Analisi della Materia Prima: Farina per pizza in teglia
Prima di passare alla ricetta pizza in teglia con Farina Caputo Nuvola, facciamo chiarezza sulle farine.
A differenza della pizza al piatto, la teglia ci permette una gestione più ampia delle materie prime. Spesso, per cercare aromi rustici e complessità al palato, utilizzo mix con farine Tipo 1, Tipo 2 o integrale. Tuttavia, se l’obiettivo è ottenere quella “nuvola” di leggerezza con grandi alveoli, serve una farina tecnica.
Per questo workflow utilizzeremo la Caputo Nuvola. È una farina di media forza (W 260/280), bilanciata specificamente per supportare alte idratazioni e maturazioni medie in frigorifero (ideali tra le 12 e le 18 ore). Questa stabilità garantisce un cornicione esplosivo e una mollica scioglievole, rendendola la scelta strategica per chi cerca un risultato visivo e gustativo di alto livello”
La scelta della farina e del metodo dipende sempre dal risultato che vuoi portare in tavola. Se invece di una teglia alta e alveolata cerchi la classica pizza napoletana tonda con cornicione pronunciato, ti consiglio di seguire la [Ricetta pizza con farina Caputo Pizzeria]. Mentre la Nuvola è pensata per alte idratazioni e frigo, la Caputo Pizzeria è ottimizzata per lavorazioni dirette a temperatura ambiente e una stesura ‘a schiaffo
Ricetta Pizza in Teglia con Farina Caputo Nuvola
La gestione di un impasto ad alta idratazione (siamo al 70%) richiede precisione. Ecco la distinta base calibrata per il forno di casa.
Distinta Ingredienti
Resa: 2 Teglie standard (o 1 teglia 60×40)
| Ingredienti | Dosi |
|---|---|
| Farina Caputo Nuvola | 500 kg |
| Acqua fredda | 350 gr |
| Sale | 12 gr |
| Lievito di birra | 3 gr |
| Olio evo | 10gr |
PS Di seguito vi lascio i link per l’acquisto delle materie prime e attrezzature consigliate
Procedimento Operativo (Workflow)
L’impasto non si fa a caso, si costruisce. Ecco il procedimento step-by-step per la ricetta pizza in teglia con farina Caputo Nuvola:

- Start-up (Miscelazione): Inserire tutta la farina nella ciotola (o nella planetaria). Sbriciolare il lievito e aggiungere circa il 70% dell’acqua totale prevista dalla ricetta (ovvero circa 245-250 gr). Iniziare a impastare a velocità bassa per favorire la formazione della maglia glutinica senza saturare immediatamente l’impasto
- Idratazione e Chiusura: Una volta che la farina ha assorbito la prima acqua, aggiungere la restante poco alla volta. Nota tecnica: Non versate l’acqua successiva se la precedente non è stata assorbita, o “romperete” l’impasto.

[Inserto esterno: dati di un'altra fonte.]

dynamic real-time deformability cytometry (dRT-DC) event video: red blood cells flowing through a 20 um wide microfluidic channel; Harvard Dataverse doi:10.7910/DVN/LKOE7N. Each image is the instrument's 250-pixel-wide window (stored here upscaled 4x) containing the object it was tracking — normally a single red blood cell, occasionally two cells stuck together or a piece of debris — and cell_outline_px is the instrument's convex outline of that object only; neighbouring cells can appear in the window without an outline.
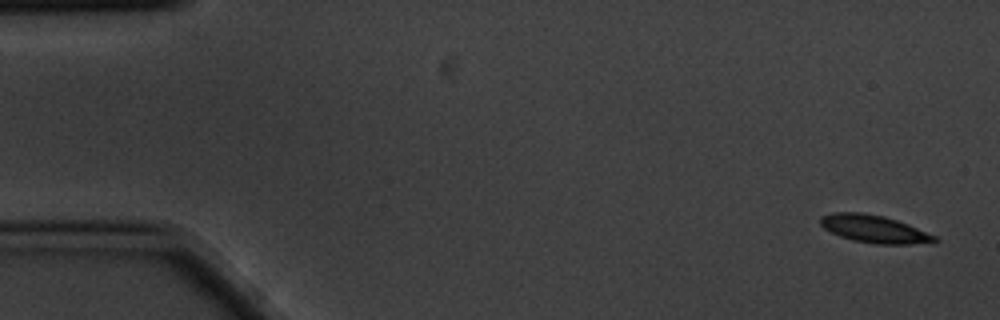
{"species": "common noctule bat (a hibernating species)", "species_latin": "Nyctalus noctula", "temperature_condition": "cold", "stored_images_in_passage": 5, "camera_frame_rate_fps": 3000, "um_per_image_px": 0.085, "animal": {"sex": "male", "body_mass_g": 20.1, "forearm_length_mm": 53.5}, "frame": {"image": 1, "passage_image": 1, "time_ms": 0.0, "image_size_px": [1000, 320], "cell_outline_px": [[940, 240], [908, 244], [876, 244], [852, 240], [840, 236], [824, 228], [820, 224], [820, 216], [832, 212], [860, 212], [884, 216], [908, 224], [936, 236]], "centroid_in_image_um": [74.26, 19.45], "position_along_channel_um": 10.7, "area_um2": 18.21}}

- Inserimento Sale e Grassi: Quando l’impasto è formato, aggiungere il sale e l’ultima goccia d’acqua. Infine, inserire l’olio a filo e lavorare fino a completo assorbimento. L’impasto dovrà risultare liscio.

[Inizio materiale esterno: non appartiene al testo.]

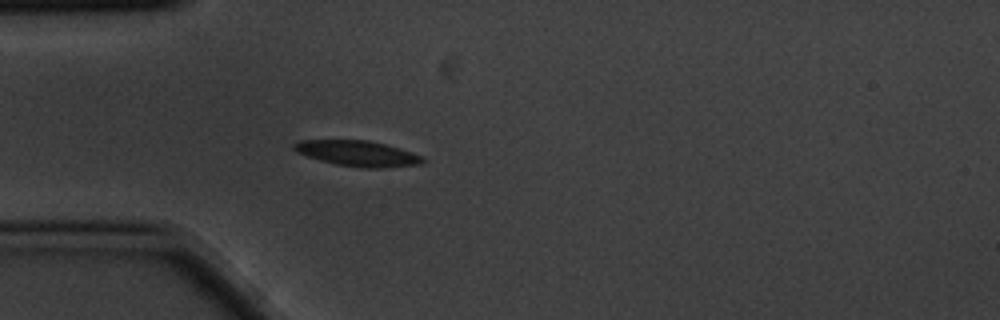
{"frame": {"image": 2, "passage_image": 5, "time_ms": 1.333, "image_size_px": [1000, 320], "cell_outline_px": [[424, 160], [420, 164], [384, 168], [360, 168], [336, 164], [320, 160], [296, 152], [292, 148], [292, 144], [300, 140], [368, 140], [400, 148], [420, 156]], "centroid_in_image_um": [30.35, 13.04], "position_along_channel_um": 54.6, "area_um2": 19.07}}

- Pieghe di Rinforzo (Folding): Questo passaggio è cruciale per la Caputo Nuvola.
- Lasciar riposare l’impasto 30 minuti.
- Fare un giro di pieghe (portare i lembi esterni verso il centro).
- Ripetere questa operazione per 3 volte (totale 1 ora e mezza). Questo serve a dare “corda” e forza all’impasto.
- Maturazione (Frigo): Riporre l’impasto in un contenitore oliato a chiusura ermetica. Mettere in frigorifero (nella parte bassa) per 15-18 ore. Qui avviene la magia: i sapori maturano e l’impasto diventa digeribile.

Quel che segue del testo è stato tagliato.